Neuropathic Pain Mechanisms in the Spared Nerve Injury Model in Rats. Suter et al. (page 1402)
Suter et al. sought to identify whether injury discharge and peripheral ectopic activity emanating from an injury site in the first few days postinjury contributes to the development of hyperalgesia. The team placed silicone tubes containing bupivacaine-loaded biodegradable microspheres around the sciatic nerves of Sprague-Dawley rats to produce a conduction block. Following a battery of sensory-motor tests to establish the completeness of the block, the authors performed a spared nerve injury procedure on both bupivacaine-block (n = 12) and control (n = 11) animals.
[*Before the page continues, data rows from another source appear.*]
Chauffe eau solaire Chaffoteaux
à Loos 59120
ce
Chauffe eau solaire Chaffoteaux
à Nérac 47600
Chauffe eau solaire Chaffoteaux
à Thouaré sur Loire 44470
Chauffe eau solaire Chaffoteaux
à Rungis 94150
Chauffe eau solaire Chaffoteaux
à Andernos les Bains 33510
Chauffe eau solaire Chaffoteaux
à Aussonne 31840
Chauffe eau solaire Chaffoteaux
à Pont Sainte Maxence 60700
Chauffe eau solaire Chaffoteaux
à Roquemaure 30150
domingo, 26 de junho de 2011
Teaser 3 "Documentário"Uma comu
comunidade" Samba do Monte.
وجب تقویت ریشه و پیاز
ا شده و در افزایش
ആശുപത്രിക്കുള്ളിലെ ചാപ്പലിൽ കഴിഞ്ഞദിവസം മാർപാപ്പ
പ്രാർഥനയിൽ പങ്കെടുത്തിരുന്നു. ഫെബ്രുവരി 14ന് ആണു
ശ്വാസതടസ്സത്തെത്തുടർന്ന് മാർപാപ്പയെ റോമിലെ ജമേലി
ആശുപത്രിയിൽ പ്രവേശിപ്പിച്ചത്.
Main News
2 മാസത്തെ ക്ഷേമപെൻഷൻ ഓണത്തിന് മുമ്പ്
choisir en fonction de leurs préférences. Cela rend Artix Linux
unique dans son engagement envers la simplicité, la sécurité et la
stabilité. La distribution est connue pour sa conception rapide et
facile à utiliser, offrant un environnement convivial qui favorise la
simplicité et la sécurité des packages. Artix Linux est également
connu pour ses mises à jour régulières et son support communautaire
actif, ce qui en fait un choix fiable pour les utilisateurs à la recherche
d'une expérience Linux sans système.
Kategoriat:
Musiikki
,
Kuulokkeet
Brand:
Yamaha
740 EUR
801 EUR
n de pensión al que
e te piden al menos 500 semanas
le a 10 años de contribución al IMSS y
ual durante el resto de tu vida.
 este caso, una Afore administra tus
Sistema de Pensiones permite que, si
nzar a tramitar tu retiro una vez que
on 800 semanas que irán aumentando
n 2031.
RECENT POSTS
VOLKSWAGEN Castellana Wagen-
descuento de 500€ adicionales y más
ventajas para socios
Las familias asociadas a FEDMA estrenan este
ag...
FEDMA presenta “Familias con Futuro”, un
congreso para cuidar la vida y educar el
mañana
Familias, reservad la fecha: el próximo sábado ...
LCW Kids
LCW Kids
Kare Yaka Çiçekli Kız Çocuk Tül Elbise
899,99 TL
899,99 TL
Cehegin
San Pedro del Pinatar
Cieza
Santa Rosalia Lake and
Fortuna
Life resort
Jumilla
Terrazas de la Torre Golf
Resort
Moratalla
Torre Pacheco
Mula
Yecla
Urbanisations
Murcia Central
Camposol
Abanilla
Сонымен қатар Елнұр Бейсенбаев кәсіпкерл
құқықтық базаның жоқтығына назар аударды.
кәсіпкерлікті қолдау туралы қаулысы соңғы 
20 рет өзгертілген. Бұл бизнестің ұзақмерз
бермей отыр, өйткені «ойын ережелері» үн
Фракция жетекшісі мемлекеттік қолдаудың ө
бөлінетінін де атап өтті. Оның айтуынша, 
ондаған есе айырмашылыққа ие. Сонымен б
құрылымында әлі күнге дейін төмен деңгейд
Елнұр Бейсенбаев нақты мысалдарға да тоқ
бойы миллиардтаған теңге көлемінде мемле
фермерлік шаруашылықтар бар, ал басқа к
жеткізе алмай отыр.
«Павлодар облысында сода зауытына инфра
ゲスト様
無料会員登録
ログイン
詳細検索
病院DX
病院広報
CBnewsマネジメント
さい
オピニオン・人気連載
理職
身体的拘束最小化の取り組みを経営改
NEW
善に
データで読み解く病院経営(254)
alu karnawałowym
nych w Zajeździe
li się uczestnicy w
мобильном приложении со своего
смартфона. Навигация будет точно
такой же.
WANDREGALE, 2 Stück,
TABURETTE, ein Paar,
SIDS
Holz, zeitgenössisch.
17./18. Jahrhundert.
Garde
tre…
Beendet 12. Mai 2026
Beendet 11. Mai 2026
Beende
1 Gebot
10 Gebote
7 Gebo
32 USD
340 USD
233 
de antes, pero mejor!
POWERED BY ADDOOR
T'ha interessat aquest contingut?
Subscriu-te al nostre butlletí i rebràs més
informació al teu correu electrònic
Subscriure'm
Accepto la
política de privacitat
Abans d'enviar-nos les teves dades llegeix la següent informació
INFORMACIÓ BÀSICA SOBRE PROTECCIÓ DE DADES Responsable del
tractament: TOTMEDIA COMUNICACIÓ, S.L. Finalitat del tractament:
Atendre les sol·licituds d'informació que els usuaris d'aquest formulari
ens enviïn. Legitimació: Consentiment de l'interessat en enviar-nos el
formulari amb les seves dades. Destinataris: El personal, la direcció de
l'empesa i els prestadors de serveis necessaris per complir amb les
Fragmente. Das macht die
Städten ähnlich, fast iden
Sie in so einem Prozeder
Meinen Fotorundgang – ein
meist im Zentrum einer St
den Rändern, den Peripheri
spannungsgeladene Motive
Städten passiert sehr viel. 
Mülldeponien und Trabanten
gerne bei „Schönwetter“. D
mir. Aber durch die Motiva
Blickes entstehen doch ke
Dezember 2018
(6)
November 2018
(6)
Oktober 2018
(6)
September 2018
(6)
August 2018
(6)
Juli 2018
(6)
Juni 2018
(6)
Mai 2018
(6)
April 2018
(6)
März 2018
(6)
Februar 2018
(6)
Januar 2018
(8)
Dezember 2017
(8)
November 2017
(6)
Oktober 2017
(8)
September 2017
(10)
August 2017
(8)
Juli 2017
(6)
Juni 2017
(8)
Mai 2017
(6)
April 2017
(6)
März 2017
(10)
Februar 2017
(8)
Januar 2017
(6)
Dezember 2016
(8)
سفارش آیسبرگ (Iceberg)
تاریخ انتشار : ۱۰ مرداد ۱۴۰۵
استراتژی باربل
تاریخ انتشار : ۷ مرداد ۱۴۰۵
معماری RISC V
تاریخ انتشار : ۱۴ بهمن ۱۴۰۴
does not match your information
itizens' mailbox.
All animals were observed for 4 weeks to see whether neuropathic pain-related behaviors developed. The authors assessed withdrawal responses to various stimuli: von Frey filaments, acetone, pinprick, and radiant heat. The animals that had received the bupivacaine-microspheres pretreatment demonstrated a long-lasting anesthetic block, evidenced by complete lack of sensory responsiveness for 6–10 days. Once the block wore off, however, the degree of hypersensitivity to pain was similar to levels found in the control animals. It may be that peripheral input from the site of nerve injury is not critical in the development of neuropathic pain behavior. In addition, the ectopic activity from the periphery after resolution of local anesthetic block may be adequate for the development of allodynia/hyperalgesia in this model.